Step 2: We then standardize the \(S\) statistic to obtain the \(Z\) statistic, which is used to ascertain the significance of the trend. The standardization process is as follows:

$${{{\rm{VAR}}}}(S)=\frac{1}{18}n(n-1)(2n+5)$$

(4)

$$Z=\left\{\begin{array}{c}\frac{S-1}{\sqrt{{{{\rm{VAR}}}}(S)}},S > 0\\ \,0\,,S=0\\ \frac{S+1}{\sqrt{{{{\rm{VAR}}}}(S)}},S < 0\end{array}\right.$$

(5)

Step 3: To assess the significance of the trend, we compare the \(Z\) statistic against critical values derived from the standard normal distribution. The comparison process is as follows:

$${{{\rm{Trend}}}}=\left\{\begin{array}{c}{{{\rm{decrease}}}},Z < 0{{{\rm{and}}}}\left|Z\right| > {{{\rm{ppf}}}}\left(1-\frac{a}{2}\right)\\ {{{\rm{no\; trend}}}},\,\left|Z\right| < {{{\rm{ppf}}}}\left(1-\frac{a}{2}\right)\hfill\\ {{{\rm{increase}}}},Z > 0{{{\rm{and}}}}\left|Z\right| > {{{\rm{ppf}}}}\left(1-\frac{a}{2}\right)\end{array}\right.$$

(6)

Here, \(a\) is set to 0.05, indicating a confidence level of 0.95. The percent point function (\({{{\rm{ppf}}}}\)) is used to determine the critical values.

Step 4: The P value is calculated as follows:

$$P=2(1-{{{\rm{cdf}}}}(Z))$$

(7)

where \({{{\rm{cdf}}}}\) denotes the cumulative distribution function.
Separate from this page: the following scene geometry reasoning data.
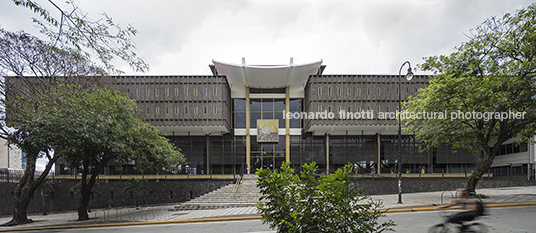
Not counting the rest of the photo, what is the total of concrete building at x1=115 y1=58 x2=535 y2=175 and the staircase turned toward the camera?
2

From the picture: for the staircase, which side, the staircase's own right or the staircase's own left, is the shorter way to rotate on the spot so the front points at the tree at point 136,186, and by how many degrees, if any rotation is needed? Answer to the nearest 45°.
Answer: approximately 135° to the staircase's own right

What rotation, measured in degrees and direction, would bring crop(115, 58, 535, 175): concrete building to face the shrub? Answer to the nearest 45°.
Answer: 0° — it already faces it

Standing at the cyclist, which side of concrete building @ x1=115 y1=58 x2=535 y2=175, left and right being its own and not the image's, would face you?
front

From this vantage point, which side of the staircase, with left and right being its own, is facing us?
front

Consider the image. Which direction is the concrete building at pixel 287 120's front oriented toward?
toward the camera

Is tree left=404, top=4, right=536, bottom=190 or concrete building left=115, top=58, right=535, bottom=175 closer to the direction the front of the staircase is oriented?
the tree
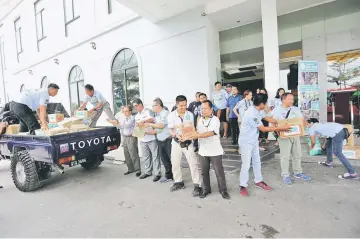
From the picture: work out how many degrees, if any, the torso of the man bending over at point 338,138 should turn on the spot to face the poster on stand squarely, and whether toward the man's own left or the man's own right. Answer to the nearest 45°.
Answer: approximately 90° to the man's own right

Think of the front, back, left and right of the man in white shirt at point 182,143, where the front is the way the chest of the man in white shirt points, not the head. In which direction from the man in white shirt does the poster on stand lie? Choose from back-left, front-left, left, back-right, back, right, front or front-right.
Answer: back-left

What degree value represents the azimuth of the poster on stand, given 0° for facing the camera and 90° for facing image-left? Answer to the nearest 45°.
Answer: approximately 0°

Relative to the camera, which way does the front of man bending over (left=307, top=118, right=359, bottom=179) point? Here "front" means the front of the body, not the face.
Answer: to the viewer's left

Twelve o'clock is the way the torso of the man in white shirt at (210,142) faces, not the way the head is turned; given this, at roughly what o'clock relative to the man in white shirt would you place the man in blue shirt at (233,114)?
The man in blue shirt is roughly at 5 o'clock from the man in white shirt.

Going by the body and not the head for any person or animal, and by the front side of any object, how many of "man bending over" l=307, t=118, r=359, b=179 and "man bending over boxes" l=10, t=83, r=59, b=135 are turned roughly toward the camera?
0

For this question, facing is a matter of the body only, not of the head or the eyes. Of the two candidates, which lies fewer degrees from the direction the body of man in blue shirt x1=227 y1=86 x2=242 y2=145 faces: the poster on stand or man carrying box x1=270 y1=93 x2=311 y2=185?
the man carrying box
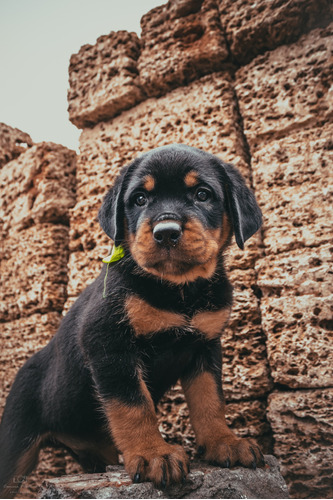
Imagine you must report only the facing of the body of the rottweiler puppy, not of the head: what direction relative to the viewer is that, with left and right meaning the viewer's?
facing the viewer and to the right of the viewer

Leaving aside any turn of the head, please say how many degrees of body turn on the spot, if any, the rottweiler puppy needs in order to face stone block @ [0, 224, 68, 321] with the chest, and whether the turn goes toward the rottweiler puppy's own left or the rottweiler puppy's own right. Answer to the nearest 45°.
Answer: approximately 180°

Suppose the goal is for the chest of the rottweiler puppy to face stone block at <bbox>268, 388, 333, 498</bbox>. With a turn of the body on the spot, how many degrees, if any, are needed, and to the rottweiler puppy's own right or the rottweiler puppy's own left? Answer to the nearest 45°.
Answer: approximately 45° to the rottweiler puppy's own left

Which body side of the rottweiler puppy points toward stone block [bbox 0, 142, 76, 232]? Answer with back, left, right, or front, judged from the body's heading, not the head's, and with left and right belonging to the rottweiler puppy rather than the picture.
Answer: back

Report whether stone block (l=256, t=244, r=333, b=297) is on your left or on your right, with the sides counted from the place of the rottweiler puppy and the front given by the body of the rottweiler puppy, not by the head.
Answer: on your left

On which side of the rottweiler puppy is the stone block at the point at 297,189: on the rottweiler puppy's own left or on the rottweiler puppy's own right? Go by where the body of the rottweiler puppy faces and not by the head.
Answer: on the rottweiler puppy's own left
The P value represents the probability obtained from the test, reflecting the likelihood of observing the trend in the data under the null hypothesis (i.e., no underlying trend). If the P value exceeds 0.05, we conclude that the sequence fails the Mann-Kendall test, indicating that it does not exhibit a significant trend.